Der Traum by Emile Zola

Der Traum by Emile Zola

Autor:Emile Zola [Zola, Emile]
Format: mobi
Tags: Roman
Herausgeber: TUX
veröffentlicht: 2010-02-22T23:00:00+00:00


Kapitel VIII

Als Angélique am nächsten Tag nach acht Stunden Schlaf erwachte, nach einem sanften und tiefen Schlaf, der ausruhen läßt von großer Glückseligkeit, lief sie an ihr Fenster. Der Himmel war sehr klar, das warme Wetter hielt an nach dem schweren Gewitter, das sie am Abend zuvor beunruhigt hatte; und fröhlich rief sie Hubert zu, der gerade unter ihr die Fenster öffnete:

»Vater, Vater! Seht doch die Sonne! – Ach, wie ich mich freue, das wird schön werden bei der Prozession!«

Rasch kleidete sie sich an und ging hinunter. An diesem Tag, dem 28. Juli, sollte die Wunderprozession durch die Straßen von Beaumont ziehen. Und alljährlich ließen die Sticker an diesem Tag die Arbeit ruhen: sie rührten keine Nadel an, sie brachten den Tag damit zu, die Wohnung nach althergebrachter Weise zu schmücken, die sich seit vierhundert Jahren von der Mutter auf die Tochter vererbte.

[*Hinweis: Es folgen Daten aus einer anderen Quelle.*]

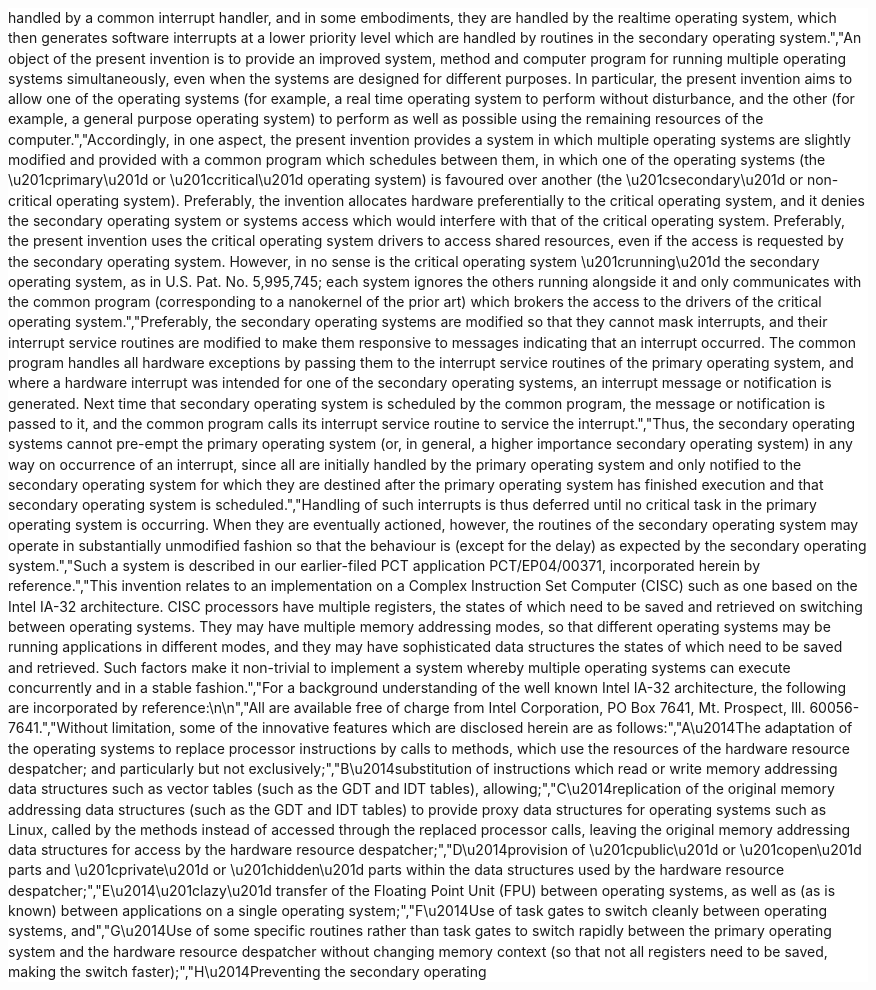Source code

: handled by a common interrupt handler, and in some embodiments, they are handled by the realtime operating system, which then generates software interrupts at a lower priority level which are handled by routines in the secondary operating system.","An object of the present invention is to provide an improved system, method and computer program for running multiple operating systems simultaneously, even when the systems are designed for different purposes. In particular, the present invention aims to allow one of the operating systems (for example, a real time operating system to perform without disturbance, and the other (for example, a general purpose operating system) to perform as well as possible using the remaining resources of the computer.","Accordingly, in one aspect, the present invention provides a system in which multiple operating systems are slightly modified and provided with a common program which schedules between them, in which one of the operating systems (the \u201cprimary\u201d or \u201ccritical\u201d operating system) is favoured over another (the \u201csecondary\u201d or non-critical operating system). Preferably, the invention allocates hardware preferentially to the critical operating system, and it denies the secondary operating system or systems access which would interfere with that of the critical operating system. Preferably, the present invention uses the critical operating system drivers to access shared resources, even if the access is requested by the secondary operating system. However, in no sense is the critical operating system \u201crunning\u201d the secondary operating system, as in U.S. Pat. No. 5,995,745; each system ignores the others running alongside it and only communicates with the common program (corresponding to a nanokernel of the prior art) which brokers the access to the drivers of the critical operating system.","Preferably, the secondary operating systems are modified so that they cannot mask interrupts, and their interrupt service routines are modified to make them responsive to messages indicating that an interrupt occurred. The common program handles all hardware exceptions by passing them to the interrupt service routines of the primary operating system, and where a hardware interrupt was intended for one of the secondary operating systems, an interrupt message or notification is generated. Next time that secondary operating system is scheduled by the common program, the message or notification is passed to it, and the common program calls its interrupt service routine to service the interrupt.","Thus, the secondary operating systems cannot pre-empt the primary operating system (or, in general, a higher importance secondary operating system) in any way on occurrence of an interrupt, since all are initially handled by the primary operating system and only notified to the secondary operating system for which they are destined after the primary operating system has finished execution and that secondary operating system is scheduled.","Handling of such interrupts is thus deferred until no critical task in the primary operating system is occurring. When they are eventually actioned, however, the routines of the secondary operating system may operate in substantially unmodified fashion so that the behaviour is (except for the delay) as expected by the secondary operating system.","Such a system is described in our earlier-filed PCT application PCT\/EP04\/00371, incorporated herein by reference.","This invention relates to an implementation on a Complex Instruction Set Computer (CISC) such as one based on the Intel IA-32 architecture. CISC processors have multiple registers, the states of which need to be saved and retrieved on switching between operating systems. They may have multiple memory addressing modes, so that different operating systems may be running applications in different modes, and they may have sophisticated data structures the states of which need to be saved and retrieved. Such factors make it non-trivial to implement a system whereby multiple operating systems can execute concurrently and in a stable fashion.","For a background understanding of the well known Intel IA-32 architecture, the following are incorporated by reference:\n\n","All are available free of charge from Intel Corporation, PO Box 7641, Mt. Prospect, Ill. 60056-7641.","Without limitation, some of the innovative features which are disclosed herein are as follows:","A\u2014The adaptation of the operating systems to replace processor instructions by calls to methods, which use the resources of the hardware resource despatcher; and particularly but not exclusively;","B\u2014substitution of instructions which read or write memory addressing data structures such as vector tables (such as the GDT and IDT tables), allowing;","C\u2014replication of the original memory addressing data structures (such as the GDT and IDT tables) to provide proxy data structures for operating systems such as Linux, called by the methods instead of accessed through the replaced processor calls, leaving the original memory addressing data structures for access by the hardware resource despatcher;","D\u2014provision of \u201cpublic\u201d or \u201copen\u201d parts and \u201cprivate\u201d or \u201chidden\u201d parts within the data structures used by the hardware resource despatcher;","E\u2014\u201clazy\u201d transfer of the Floating Point Unit (FPU) between operating systems, as well as (as is known) between applications on a single operating system;","F\u2014Use of task gates to switch cleanly between operating systems, and","G\u2014Use of some specific routines rather than task gates to switch rapidly between the primary operating system and the hardware resource despatcher without changing memory context (so that not all registers need to be saved, making the switch faster);","H\u2014Preventing the secondary operating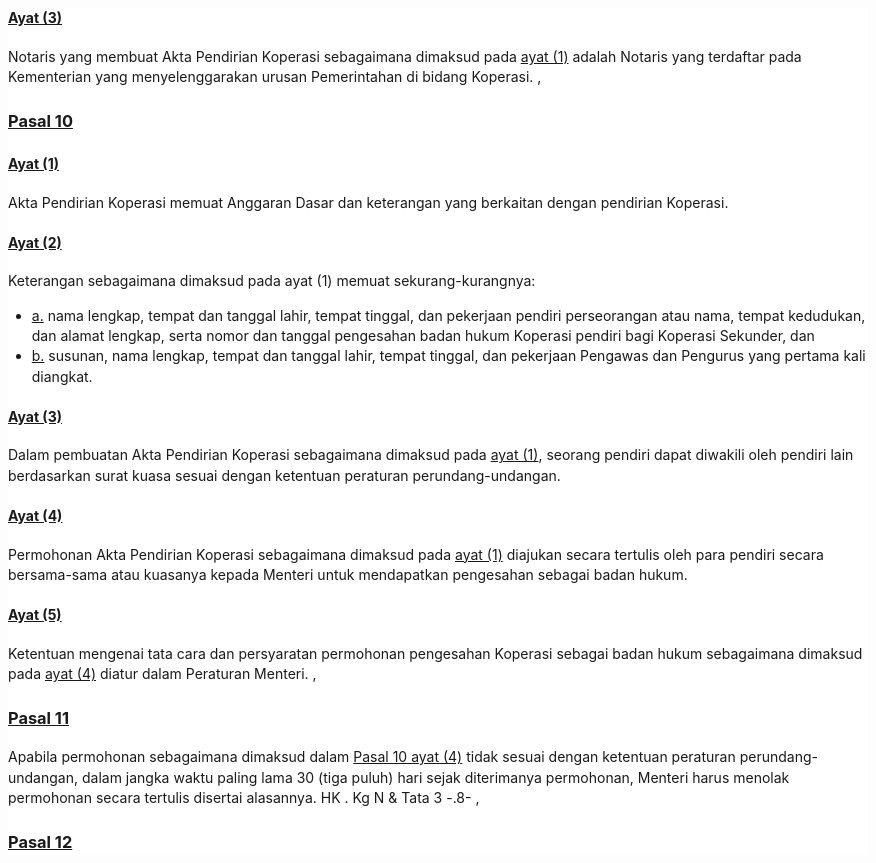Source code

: #### [Ayat (3)](http://example.org/legal/peraturan/uu/2012/17/pasal/0009/versi/20121029/ayat/0003)
Notaris yang membuat Akta Pendirian Koperasi sebagaimana dimaksud pada [ayat (1)](http://example.org/legal/peraturan/uu/2012/17/pasal/0009/versi/20121029/ayat/0001) adalah Notaris yang terdaftar pada Kementerian yang menyelenggarakan urusan Pemerintahan di bidang Koperasi.
,
### [Pasal 10](http://example.org/legal/peraturan/uu/2012/17/pasal/0010)

#### [Ayat (1)](http://example.org/legal/peraturan/uu/2012/17/pasal/0010/versi/20121029/ayat/0001)
Akta Pendirian Koperasi memuat Anggaran Dasar dan keterangan yang berkaitan dengan pendirian Koperasi.

#### [Ayat (2)](http://example.org/legal/peraturan/uu/2012/17/pasal/0010/versi/20121029/ayat/0002)
Keterangan sebagaimana dimaksud pada ayat (1) memuat sekurang-kurangnya:
* [a.](http://example.org/legal/peraturan/uu/2012/17/pasal/0010/versi/20121029/ayat/0002/huruf/a) nama lengkap, tempat dan tanggal lahir, tempat tinggal, dan pekerjaan pendiri perseorangan atau nama, tempat kedudukan, dan alamat lengkap, serta nomor dan tanggal pengesahan badan hukum Koperasi pendiri bagi Koperasi Sekunder, dan
* [b.](http://example.org/legal/peraturan/uu/2012/17/pasal/0010/versi/20121029/ayat/0002/huruf/b) susunan, nama lengkap, tempat dan tanggal lahir, tempat tinggal, dan pekerjaan Pengawas dan Pengurus yang pertama kali diangkat.

#### [Ayat (3)](http://example.org/legal/peraturan/uu/2012/17/pasal/0010/versi/20121029/ayat/0003)
Dalam pembuatan Akta Pendirian Koperasi sebagaimana dimaksud pada [ayat (1)](http://example.org/legal/peraturan/uu/2012/17/pasal/0010/versi/20121029/ayat/0001), seorang pendiri dapat diwakili oleh pendiri lain berdasarkan surat kuasa sesuai dengan ketentuan peraturan perundang-undangan.

#### [Ayat (4)](http://example.org/legal/peraturan/uu/2012/17/pasal/0010/versi/20121029/ayat/0004)
Permohonan Akta Pendirian Koperasi sebagaimana dimaksud pada [ayat (1)](http://example.org/legal/peraturan/uu/2012/17/pasal/0010/versi/20121029/ayat/0001) diajukan secara tertulis oleh para pendiri secara bersama-sama atau kuasanya kepada Menteri untuk mendapatkan pengesahan sebagai badan hukum.

#### [Ayat (5)](http://example.org/legal/peraturan/uu/2012/17/pasal/0010/versi/20121029/ayat/0005)
Ketentuan mengenai tata cara dan persyaratan permohonan pengesahan Koperasi sebagai badan hukum sebagaimana dimaksud pada [ayat (4)](http://example.org/legal/peraturan/uu/2012/17/pasal/0010/versi/20121029/ayat/0004) diatur dalam Peraturan Menteri.
,
### [Pasal 11](http://example.org/legal/peraturan/uu/2012/17/pasal/0011)
Apabila permohonan sebagaimana dimaksud dalam [Pasal 10 ayat (4)](http://example.org/legal/peraturan/uu/2012/17/pasal/0011/versi/20121029/ayat/0004) tidak sesuai dengan ketentuan peraturan perundang- undangan, dalam jangka waktu paling lama 30 (tiga puluh) hari sejak diterimanya permohonan, Menteri harus menolak permohonan secara tertulis disertai alasannya. HK . Kg N & Tata 3 -.8-
,
### [Pasal 12](http://example.org/legal/peraturan/uu/2012/17/pasal/0012)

Während Angélique schleunigst ihren Milchkaffee trank, beschäftigte sie sich schon mit den Wandbehängen.

»Mutter, man müßte eigentlich nachsehen, ob sie auch noch gut instand sind.«

»Wir haben Zeit«, erwiderte Hubertine mit ihrer sanften Stimme. »Vor dem Mittag werden wir sie nicht aufhängen.«

Es handelte sich um drei wunderbare Stoffbahnen mit alten Stickereien, die die Huberts wie ein Familienheiligtum ehrfürchtig aufbewahrten und die sie einmal im Jahr, an dem Tage, da die Prozession vorüberzog, hervorholten. Schon am Vorabend war der Zeremoniar102, der gute Abbé Cornille, der Sitte gemäß von Tür zu Tür gegangen, die Einwohner zu unterrichten, welchen Weg die Statue der heiligen Agnes, die der Bischof mit dem Allerheiligsten begleitete, nehmen würde. Seit mehr als vier Jahrhunderten war dies immer derselbe Weg: Die Prozession verließ die Kirche durch das SanktAgnesTor und zog die Rue des Orfèvres, die Grand˜Rue, die Rue Basse entlang; nachdem sie durch die neue Stadt gezogen war, erreichte sie wieder die Rue Magloire und den Place du Cloître, um durch das Hauptportal wieder in die Kathedrale Einzug zu halten. Und die Bewohner dieser Straßen wetteiferten miteinander, schmückten die Fenster mit Wimpeln, bespannten die Wände mit ihren kostbarsten Stoffen, übersäten das Kopfsteinpflaster mit Rosenblättern.

Angélique gab erst Ruhe, als man ihr erlaubt hatte, die drei gestickten Bahnen aus der Schublade zu holen, in der sie das ganze Jahr über schliefen.

»Es ist ihnen nichts, gar nichts geschehen«, murmelte sie entzückt.

Als sie sorgfältig das schützende Seidenpapier abgenommen hatte, kamen die Stickereien zum Vorschein, alle drei der Jungfrau Maria geweiht: wie sie die Verkündigung vernimmt, wie sie am Fuße des Kreuzes weint, wie sie zum Himmel auffährt. Sie stammten aus dem fünfzehnten Jahrhundert, waren mit schattierter Seide auf Goldgrund ausgeführt und wunderbar erhalten; und die Stickerfamilie, die große Geldangebote ausgeschlagen hatte, war sehr stolz auf diese Pracht.

»Mutter, aber ich möchte sie aufhängen!«

Das machte viele Umstände. Hubert verbrachte den ganzen Vormittag damit, die alte Hausfront zu reinigen. Er band einen Besen an das Ende eines Stockes, er staubte das mit Klinkern geschmückte Holzfachwerk bis zum Gebälk des Dachstuhls ab; dann wusch er mit dem Schwamm den steinernen Unterbau ebenso wie alle Teile des Treppentürmchens, die er erreichen konnte. Und die drei gestickten Bahnen kamen dann an ihren Platz.